** RECORDS FOR THIS TASK follows **
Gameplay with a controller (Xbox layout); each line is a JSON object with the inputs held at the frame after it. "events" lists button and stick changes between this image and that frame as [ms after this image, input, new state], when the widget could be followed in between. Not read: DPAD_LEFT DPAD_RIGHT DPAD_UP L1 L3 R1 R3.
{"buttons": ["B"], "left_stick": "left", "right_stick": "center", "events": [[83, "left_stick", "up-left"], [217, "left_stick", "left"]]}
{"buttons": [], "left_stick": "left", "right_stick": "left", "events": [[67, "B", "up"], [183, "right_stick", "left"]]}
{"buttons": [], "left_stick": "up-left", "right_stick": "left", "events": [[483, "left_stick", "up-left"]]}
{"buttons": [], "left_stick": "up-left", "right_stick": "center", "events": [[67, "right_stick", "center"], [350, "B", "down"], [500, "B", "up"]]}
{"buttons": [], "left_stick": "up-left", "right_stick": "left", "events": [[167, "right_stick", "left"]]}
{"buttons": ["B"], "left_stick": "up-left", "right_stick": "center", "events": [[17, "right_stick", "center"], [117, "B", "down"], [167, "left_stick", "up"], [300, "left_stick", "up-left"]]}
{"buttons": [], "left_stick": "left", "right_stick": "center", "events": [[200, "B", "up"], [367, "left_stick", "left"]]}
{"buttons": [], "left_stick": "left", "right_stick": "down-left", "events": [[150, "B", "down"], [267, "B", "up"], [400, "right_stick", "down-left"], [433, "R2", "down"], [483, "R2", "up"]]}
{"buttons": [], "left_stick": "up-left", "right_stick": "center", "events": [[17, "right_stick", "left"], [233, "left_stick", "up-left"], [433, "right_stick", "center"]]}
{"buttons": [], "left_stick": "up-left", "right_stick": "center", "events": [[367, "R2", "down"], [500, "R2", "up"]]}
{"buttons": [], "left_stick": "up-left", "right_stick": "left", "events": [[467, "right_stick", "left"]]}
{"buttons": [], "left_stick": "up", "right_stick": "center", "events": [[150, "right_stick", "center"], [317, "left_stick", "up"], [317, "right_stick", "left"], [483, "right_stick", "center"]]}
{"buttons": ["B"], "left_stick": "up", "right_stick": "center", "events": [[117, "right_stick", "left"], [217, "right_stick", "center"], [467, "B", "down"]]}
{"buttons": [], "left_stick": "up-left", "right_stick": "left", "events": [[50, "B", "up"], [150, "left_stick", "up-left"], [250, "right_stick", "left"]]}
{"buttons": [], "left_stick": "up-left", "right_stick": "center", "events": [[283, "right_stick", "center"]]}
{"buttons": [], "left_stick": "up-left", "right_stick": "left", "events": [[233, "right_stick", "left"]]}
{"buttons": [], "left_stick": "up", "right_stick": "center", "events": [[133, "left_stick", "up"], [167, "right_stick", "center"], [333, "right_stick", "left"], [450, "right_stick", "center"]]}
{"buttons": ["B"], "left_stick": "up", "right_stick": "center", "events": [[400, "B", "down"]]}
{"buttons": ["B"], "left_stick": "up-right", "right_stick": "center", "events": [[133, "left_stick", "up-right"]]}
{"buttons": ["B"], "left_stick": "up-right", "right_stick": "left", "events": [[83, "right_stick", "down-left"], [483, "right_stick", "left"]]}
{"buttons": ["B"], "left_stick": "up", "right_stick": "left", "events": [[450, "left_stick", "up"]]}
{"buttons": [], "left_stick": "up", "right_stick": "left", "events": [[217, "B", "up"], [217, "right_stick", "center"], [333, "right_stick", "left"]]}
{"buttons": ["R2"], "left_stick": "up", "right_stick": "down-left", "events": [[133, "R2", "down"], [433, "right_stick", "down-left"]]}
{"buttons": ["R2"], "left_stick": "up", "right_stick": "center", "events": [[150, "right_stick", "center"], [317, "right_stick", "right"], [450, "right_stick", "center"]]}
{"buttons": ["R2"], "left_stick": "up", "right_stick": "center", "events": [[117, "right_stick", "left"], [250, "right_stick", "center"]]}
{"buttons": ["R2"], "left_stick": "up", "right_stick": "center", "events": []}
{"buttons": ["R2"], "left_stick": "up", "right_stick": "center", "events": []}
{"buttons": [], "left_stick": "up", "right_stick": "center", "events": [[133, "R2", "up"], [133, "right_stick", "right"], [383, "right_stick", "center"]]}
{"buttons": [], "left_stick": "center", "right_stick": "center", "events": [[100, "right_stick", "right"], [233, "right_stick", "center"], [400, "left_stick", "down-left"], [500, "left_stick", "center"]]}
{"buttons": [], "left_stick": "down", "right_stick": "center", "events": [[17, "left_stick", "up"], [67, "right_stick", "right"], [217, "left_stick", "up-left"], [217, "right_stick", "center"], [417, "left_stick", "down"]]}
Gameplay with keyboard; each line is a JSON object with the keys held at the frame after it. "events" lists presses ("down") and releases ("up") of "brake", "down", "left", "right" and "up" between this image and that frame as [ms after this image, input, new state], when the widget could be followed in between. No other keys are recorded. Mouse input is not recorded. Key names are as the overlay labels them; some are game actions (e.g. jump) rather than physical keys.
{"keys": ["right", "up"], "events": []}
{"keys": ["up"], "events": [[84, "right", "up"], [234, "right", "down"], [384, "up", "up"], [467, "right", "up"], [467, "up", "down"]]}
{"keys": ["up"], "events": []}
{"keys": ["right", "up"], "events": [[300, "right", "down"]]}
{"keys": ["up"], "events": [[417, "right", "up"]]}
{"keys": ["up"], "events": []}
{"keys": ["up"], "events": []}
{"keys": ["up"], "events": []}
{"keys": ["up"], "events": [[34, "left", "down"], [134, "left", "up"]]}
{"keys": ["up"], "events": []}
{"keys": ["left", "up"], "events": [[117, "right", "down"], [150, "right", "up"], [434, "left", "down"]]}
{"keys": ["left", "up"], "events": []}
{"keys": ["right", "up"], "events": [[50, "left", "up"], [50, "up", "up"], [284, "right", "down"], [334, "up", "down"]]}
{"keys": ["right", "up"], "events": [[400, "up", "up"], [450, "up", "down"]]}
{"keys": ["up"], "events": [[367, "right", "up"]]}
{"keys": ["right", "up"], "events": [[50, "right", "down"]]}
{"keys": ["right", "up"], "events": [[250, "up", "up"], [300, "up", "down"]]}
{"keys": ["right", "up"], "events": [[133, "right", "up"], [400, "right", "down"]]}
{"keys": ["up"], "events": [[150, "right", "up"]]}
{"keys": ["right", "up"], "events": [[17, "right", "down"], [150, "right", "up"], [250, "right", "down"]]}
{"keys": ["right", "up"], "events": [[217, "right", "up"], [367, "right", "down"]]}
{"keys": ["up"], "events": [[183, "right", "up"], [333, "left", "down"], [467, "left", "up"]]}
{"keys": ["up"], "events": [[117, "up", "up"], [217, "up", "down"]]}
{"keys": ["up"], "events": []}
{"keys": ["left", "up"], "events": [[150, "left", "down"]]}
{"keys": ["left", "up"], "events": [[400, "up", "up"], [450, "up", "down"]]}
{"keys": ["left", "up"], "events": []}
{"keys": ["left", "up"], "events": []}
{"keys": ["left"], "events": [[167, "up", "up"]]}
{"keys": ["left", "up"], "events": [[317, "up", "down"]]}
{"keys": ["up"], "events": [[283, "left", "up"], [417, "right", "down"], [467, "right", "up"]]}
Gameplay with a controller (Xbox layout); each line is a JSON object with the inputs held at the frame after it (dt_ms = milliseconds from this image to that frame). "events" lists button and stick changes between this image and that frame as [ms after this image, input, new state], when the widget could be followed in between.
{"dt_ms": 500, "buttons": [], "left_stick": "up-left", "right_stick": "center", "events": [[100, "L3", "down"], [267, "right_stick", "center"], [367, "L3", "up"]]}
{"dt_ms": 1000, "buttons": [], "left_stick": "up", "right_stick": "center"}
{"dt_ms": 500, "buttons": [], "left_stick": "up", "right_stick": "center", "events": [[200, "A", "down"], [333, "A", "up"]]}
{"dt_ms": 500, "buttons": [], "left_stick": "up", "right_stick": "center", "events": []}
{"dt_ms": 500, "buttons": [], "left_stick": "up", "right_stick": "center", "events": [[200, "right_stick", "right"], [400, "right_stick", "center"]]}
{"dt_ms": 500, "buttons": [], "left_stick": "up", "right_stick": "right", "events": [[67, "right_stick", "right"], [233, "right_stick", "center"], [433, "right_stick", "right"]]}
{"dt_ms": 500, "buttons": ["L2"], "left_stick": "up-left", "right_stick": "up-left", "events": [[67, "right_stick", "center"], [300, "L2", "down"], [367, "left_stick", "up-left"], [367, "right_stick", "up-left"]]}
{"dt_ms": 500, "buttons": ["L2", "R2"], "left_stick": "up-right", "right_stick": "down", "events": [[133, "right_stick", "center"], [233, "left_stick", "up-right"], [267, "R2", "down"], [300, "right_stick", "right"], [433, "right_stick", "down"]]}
** End of RECORDS FOR THIS TASK **
» REQUIREMENT
Copy out each line of the data that has the word "inputs" in it.

» OUTPUT
Gameplay with a controller (Xbox layout); each line is a JSON object with the inputs held at the frame after it. "events" lists button and stick changes between this image and that frame as [ms after this image, input, new state], when the widget could be followed in between. Not read: DPAD_LEFT DPAD_RIGHT DPAD_UP L1 L3 R1 R3.
Gameplay with a controller (Xbox layout); each line is a JSON object with the inputs held at the frame after it (dt_ms = milliseconds from this image to that frame). "events" lists button and stick changes between this image and that frame as [ms after this image, input, new state], when the widget could be followed in between.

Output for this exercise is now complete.